* _Aim of the task_
Without the pictures, can you quote each line below exactly?

* _Dataset excerpts_
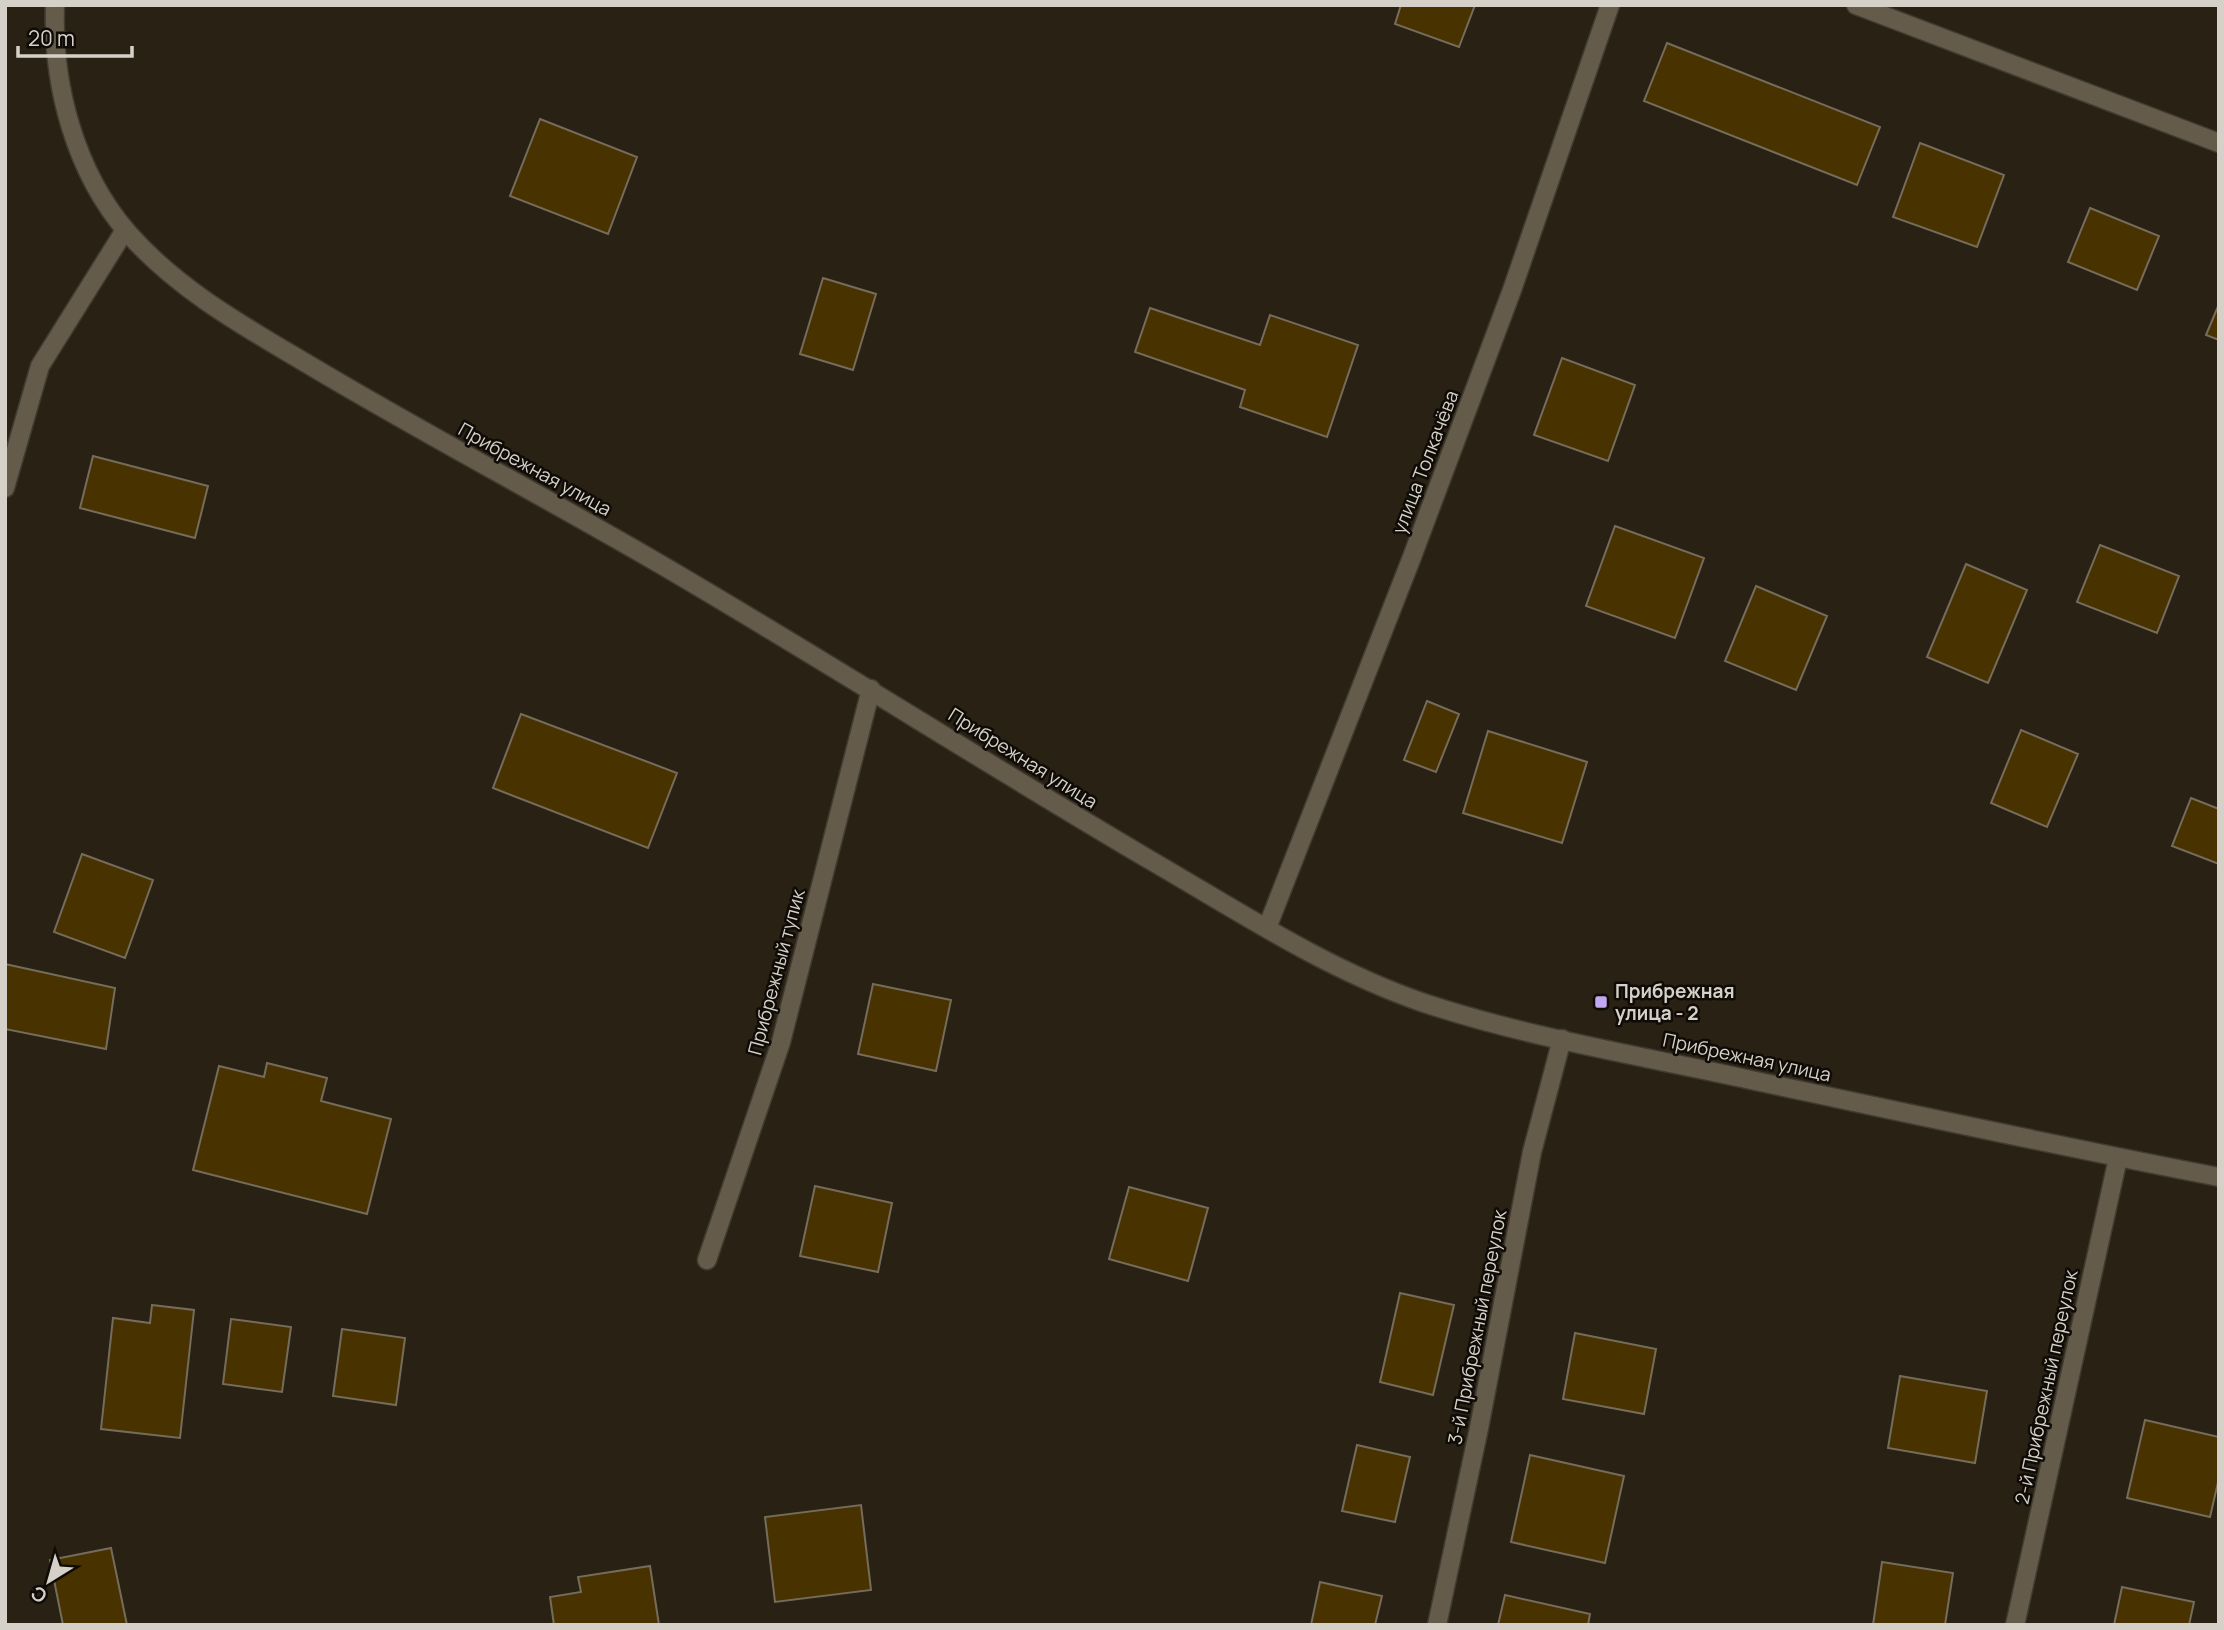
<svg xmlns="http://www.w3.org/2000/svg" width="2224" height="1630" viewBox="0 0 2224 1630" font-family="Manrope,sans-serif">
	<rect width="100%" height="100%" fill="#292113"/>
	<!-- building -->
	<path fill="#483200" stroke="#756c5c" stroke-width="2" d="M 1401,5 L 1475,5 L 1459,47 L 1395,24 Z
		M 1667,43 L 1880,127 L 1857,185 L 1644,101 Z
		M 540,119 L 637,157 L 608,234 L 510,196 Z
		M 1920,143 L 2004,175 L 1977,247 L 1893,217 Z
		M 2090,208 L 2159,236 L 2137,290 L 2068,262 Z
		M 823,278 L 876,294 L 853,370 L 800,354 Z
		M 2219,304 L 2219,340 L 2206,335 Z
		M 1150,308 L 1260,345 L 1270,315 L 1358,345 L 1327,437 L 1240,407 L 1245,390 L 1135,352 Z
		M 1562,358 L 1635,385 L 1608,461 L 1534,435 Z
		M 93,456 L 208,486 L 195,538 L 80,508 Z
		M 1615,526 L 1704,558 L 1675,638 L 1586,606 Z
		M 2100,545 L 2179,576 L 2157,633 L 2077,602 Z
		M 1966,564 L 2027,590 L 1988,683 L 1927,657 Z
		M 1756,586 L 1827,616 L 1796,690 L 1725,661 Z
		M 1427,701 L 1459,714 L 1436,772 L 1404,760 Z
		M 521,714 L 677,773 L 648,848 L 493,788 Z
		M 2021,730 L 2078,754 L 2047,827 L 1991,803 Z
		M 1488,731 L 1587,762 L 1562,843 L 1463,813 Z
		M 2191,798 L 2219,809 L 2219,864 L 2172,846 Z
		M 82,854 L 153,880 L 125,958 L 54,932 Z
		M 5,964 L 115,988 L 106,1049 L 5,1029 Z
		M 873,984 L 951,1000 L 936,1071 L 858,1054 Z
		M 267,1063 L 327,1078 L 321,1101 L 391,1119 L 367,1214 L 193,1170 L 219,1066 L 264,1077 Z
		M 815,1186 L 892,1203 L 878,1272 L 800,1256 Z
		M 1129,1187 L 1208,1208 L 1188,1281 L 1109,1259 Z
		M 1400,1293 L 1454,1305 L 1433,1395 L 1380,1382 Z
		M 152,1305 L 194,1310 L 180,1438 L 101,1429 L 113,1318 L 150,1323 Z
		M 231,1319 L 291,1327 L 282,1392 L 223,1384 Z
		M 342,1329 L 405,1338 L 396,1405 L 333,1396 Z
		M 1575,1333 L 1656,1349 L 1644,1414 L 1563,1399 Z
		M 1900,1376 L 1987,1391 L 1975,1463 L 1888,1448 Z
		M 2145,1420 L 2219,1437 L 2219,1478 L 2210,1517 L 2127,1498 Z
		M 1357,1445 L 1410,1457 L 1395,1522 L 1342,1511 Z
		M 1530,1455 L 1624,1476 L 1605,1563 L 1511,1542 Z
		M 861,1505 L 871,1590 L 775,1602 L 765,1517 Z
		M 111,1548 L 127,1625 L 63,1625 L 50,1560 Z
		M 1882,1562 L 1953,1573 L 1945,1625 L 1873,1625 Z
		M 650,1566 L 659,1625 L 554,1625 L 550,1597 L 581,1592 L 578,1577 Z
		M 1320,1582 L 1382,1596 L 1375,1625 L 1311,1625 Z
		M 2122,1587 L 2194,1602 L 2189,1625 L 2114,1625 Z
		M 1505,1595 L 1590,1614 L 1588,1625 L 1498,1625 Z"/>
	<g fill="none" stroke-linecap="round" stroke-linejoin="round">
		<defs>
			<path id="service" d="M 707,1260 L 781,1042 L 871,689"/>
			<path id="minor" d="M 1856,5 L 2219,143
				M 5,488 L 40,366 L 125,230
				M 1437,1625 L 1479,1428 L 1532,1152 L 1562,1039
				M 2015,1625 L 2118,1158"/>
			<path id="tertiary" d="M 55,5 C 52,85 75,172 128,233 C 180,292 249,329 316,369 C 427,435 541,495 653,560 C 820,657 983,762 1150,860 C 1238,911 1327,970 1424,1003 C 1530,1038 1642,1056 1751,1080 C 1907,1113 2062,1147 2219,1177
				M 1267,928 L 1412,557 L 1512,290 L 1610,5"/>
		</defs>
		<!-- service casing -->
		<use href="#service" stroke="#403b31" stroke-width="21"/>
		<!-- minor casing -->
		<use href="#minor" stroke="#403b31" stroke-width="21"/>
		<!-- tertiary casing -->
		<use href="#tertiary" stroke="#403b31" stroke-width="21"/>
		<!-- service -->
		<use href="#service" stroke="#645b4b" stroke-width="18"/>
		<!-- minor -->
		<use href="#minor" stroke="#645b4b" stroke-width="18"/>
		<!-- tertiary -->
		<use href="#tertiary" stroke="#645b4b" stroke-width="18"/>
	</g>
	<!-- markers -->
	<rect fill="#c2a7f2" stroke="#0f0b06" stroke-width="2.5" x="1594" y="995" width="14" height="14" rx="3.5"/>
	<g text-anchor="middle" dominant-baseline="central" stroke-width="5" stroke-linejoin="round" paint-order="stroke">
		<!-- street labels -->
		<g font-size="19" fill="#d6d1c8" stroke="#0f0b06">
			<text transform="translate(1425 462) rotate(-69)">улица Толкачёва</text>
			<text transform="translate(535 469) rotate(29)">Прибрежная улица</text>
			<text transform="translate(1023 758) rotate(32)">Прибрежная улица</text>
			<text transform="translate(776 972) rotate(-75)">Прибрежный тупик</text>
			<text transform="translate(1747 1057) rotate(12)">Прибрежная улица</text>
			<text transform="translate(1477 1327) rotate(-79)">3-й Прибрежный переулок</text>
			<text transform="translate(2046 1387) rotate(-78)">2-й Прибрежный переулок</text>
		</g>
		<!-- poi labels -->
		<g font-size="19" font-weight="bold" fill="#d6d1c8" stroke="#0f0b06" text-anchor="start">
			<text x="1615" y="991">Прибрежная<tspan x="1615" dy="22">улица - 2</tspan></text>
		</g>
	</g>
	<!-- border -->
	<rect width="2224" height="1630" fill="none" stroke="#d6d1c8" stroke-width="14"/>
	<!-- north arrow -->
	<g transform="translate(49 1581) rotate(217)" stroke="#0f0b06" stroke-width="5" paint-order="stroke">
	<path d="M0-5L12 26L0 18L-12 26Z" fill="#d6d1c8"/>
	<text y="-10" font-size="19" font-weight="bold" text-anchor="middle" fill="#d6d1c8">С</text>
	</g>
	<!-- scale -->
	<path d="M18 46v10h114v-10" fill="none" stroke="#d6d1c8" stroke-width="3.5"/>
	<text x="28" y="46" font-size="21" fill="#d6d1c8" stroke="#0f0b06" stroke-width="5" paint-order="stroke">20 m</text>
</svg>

* _Exercise solution_
<svg xmlns="http://www.w3.org/2000/svg" width="2224" height="1630" viewBox="0 0 2224 1630" font-family="Manrope,sans-serif">
	<rect width="100%" height="100%" fill="#292113"/>
	<!-- building -->
	<path fill="#483200" stroke="#756c5c" stroke-width="2" d="M 1401,5 L 1475,5 L 1459,47 L 1395,24 Z
		M 1667,43 L 1880,127 L 1857,185 L 1644,101 Z
		M 540,119 L 637,157 L 608,234 L 510,196 Z
		M 1920,143 L 2004,175 L 1977,247 L 1893,217 Z
		M 2090,208 L 2159,236 L 2137,290 L 2068,262 Z
		M 823,278 L 876,294 L 853,370 L 800,354 Z
		M 2219,304 L 2219,340 L 2206,335 Z
		M 1150,308 L 1260,345 L 1270,315 L 1358,345 L 1327,437 L 1240,407 L 1245,390 L 1135,352 Z
		M 1562,358 L 1635,385 L 1608,461 L 1534,435 Z
		M 93,456 L 208,486 L 195,538 L 80,508 Z
		M 1615,526 L 1704,558 L 1675,638 L 1586,606 Z
		M 2100,545 L 2179,576 L 2157,633 L 2077,602 Z
		M 1966,564 L 2027,590 L 1988,683 L 1927,657 Z
		M 1756,586 L 1827,616 L 1796,690 L 1725,661 Z
		M 1427,701 L 1459,714 L 1436,772 L 1404,760 Z
		M 521,714 L 677,773 L 648,848 L 493,788 Z
		M 2021,730 L 2078,754 L 2047,827 L 1991,803 Z
		M 1488,731 L 1587,762 L 1562,843 L 1463,813 Z
		M 2191,798 L 2219,809 L 2219,864 L 2172,846 Z
		M 82,854 L 153,880 L 125,958 L 54,932 Z
		M 5,964 L 115,988 L 106,1049 L 5,1029 Z
		M 873,984 L 951,1000 L 936,1071 L 858,1054 Z
		M 267,1063 L 327,1078 L 321,1101 L 391,1119 L 367,1214 L 193,1170 L 219,1066 L 264,1077 Z
		M 815,1186 L 892,1203 L 878,1272 L 800,1256 Z
		M 1129,1187 L 1208,1208 L 1188,1281 L 1109,1259 Z
		M 1400,1293 L 1454,1305 L 1433,1395 L 1380,1382 Z
		M 152,1305 L 194,1310 L 180,1438 L 101,1429 L 113,1318 L 150,1323 Z
		M 231,1319 L 291,1327 L 282,1392 L 223,1384 Z
		M 342,1329 L 405,1338 L 396,1405 L 333,1396 Z
		M 1575,1333 L 1656,1349 L 1644,1414 L 1563,1399 Z
		M 1900,1376 L 1987,1391 L 1975,1463 L 1888,1448 Z
		M 2145,1420 L 2219,1437 L 2219,1478 L 2210,1517 L 2127,1498 Z
		M 1357,1445 L 1410,1457 L 1395,1522 L 1342,1511 Z
		M 1530,1455 L 1624,1476 L 1605,1563 L 1511,1542 Z
		M 861,1505 L 871,1590 L 775,1602 L 765,1517 Z
		M 111,1548 L 127,1625 L 63,1625 L 50,1560 Z
		M 1882,1562 L 1953,1573 L 1945,1625 L 1873,1625 Z
		M 650,1566 L 659,1625 L 554,1625 L 550,1597 L 581,1592 L 578,1577 Z
		M 1320,1582 L 1382,1596 L 1375,1625 L 1311,1625 Z
		M 2122,1587 L 2194,1602 L 2189,1625 L 2114,1625 Z
		M 1505,1595 L 1590,1614 L 1588,1625 L 1498,1625 Z"/>
	<g fill="none" stroke-linecap="round" stroke-linejoin="round">
		<defs>
			<path id="service" d="M 707,1260 L 781,1042 L 871,689"/>
			<path id="minor" d="M 1856,5 L 2219,143
				M 5,488 L 40,366 L 125,230
				M 1437,1625 L 1479,1428 L 1532,1152 L 1562,1039
				M 2015,1625 L 2118,1158"/>
			<path id="tertiary" d="M 55,5 C 52,85 75,172 128,233 C 180,292 249,329 316,369 C 427,435 541,495 653,560 C 820,657 983,762 1150,860 C 1238,911 1327,970 1424,1003 C 1530,1038 1642,1056 1751,1080 C 1907,1113 2062,1147 2219,1177
				M 1267,928 L 1412,557 L 1512,290 L 1610,5"/>
		</defs>
		<!-- service casing -->
		<use href="#service" stroke="#403b31" stroke-width="21"/>
		<!-- minor casing -->
		<use href="#minor" stroke="#403b31" stroke-width="21"/>
		<!-- tertiary casing -->
		<use href="#tertiary" stroke="#403b31" stroke-width="21"/>
		<!-- service -->
		<use href="#service" stroke="#645b4b" stroke-width="18"/>
		<!-- minor -->
		<use href="#minor" stroke="#645b4b" stroke-width="18"/>
		<!-- tertiary -->
		<use href="#tertiary" stroke="#645b4b" stroke-width="18"/>
	</g>
	<!-- markers -->
	<rect fill="#c2a7f2" stroke="#0f0b06" stroke-width="2.5" x="1594" y="995" width="14" height="14" rx="3.5"/>
	<g text-anchor="middle" dominant-baseline="central" stroke-width="5" stroke-linejoin="round" paint-order="stroke">
		<!-- street labels -->
		<g font-size="19" fill="#d6d1c8" stroke="#0f0b06">
			<text transform="translate(1425 462) rotate(-69)">улица Толкачёва</text>
			<text transform="translate(535 469) rotate(29)">Прибрежная улица</text>
			<text transform="translate(1023 758) rotate(32)">Прибрежная улица</text>
			<text transform="translate(776 972) rotate(-75)">Прибрежный тупик</text>
			<text transform="translate(1747 1057) rotate(12)">Прибрежная улица</text>
			<text transform="translate(1477 1327) rotate(-79)">3-й Прибрежный переулок</text>
			<text transform="translate(2046 1387) rotate(-78)">2-й Прибрежный переулок</text>
		</g>
		<!-- poi labels -->
		<g font-size="19" font-weight="bold" fill="#d6d1c8" stroke="#0f0b06" text-anchor="start">
			<text x="1615" y="991">Прибрежная<tspan x="1615" dy="22">улица - 2</tspan></text>
		</g>
	</g>
	<!-- border -->
	<rect width="2224" height="1630" fill="none" stroke="#d6d1c8" stroke-width="14"/>
	<!-- north arrow -->
	<g transform="translate(49 1581) rotate(217)" stroke="#0f0b06" stroke-width="5" paint-order="stroke">
	<path d="M0-5L12 26L0 18L-12 26Z" fill="#d6d1c8"/>
	<text y="-10" font-size="19" font-weight="bold" text-anchor="middle" fill="#d6d1c8">С</text>
	</g>
	<!-- scale -->
	<path d="M18 46v10h114v-10" fill="none" stroke="#d6d1c8" stroke-width="3.5"/>
	<text x="28" y="46" font-size="21" fill="#d6d1c8" stroke="#0f0b06" stroke-width="5" paint-order="stroke">20 m</text>
</svg>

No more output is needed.